__Goal of the exercise__:
Everything below from the line with "Table 1. Comparisons" through the line with "Figure 1: Bishoftu pickup" must be retyped exactly, except the pictures.

__Data supplied__:
◇ ◇ ◇ ◇

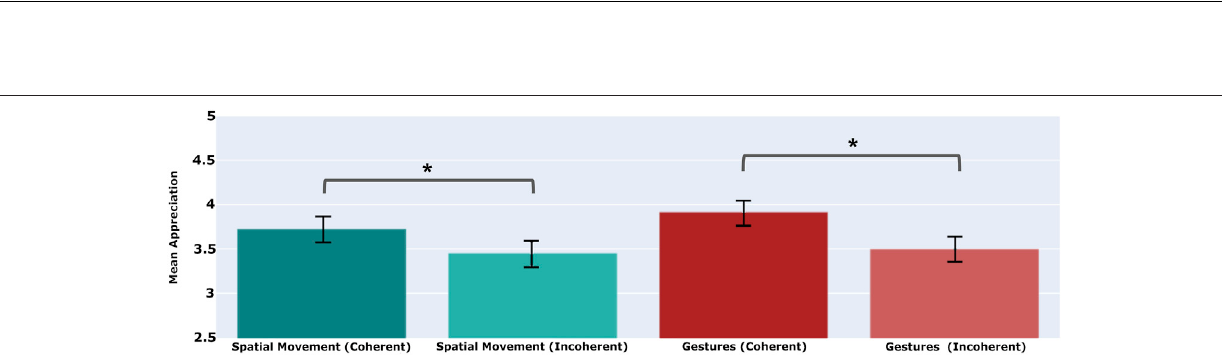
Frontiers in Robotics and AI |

◇ ◇ ◇ ◇

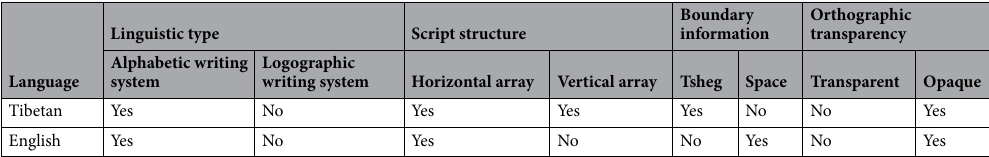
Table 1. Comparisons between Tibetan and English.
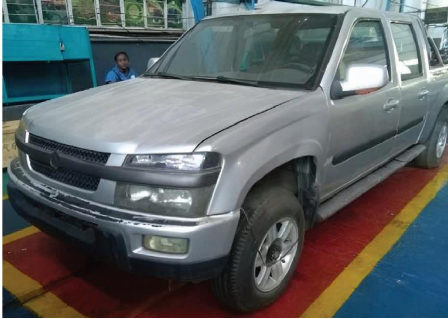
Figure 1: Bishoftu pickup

◇ ◇ ◇ ◇

__Reply__:
Table 1. Comparisons between Tibetan and English.
Figure 1: Bishoftu pickup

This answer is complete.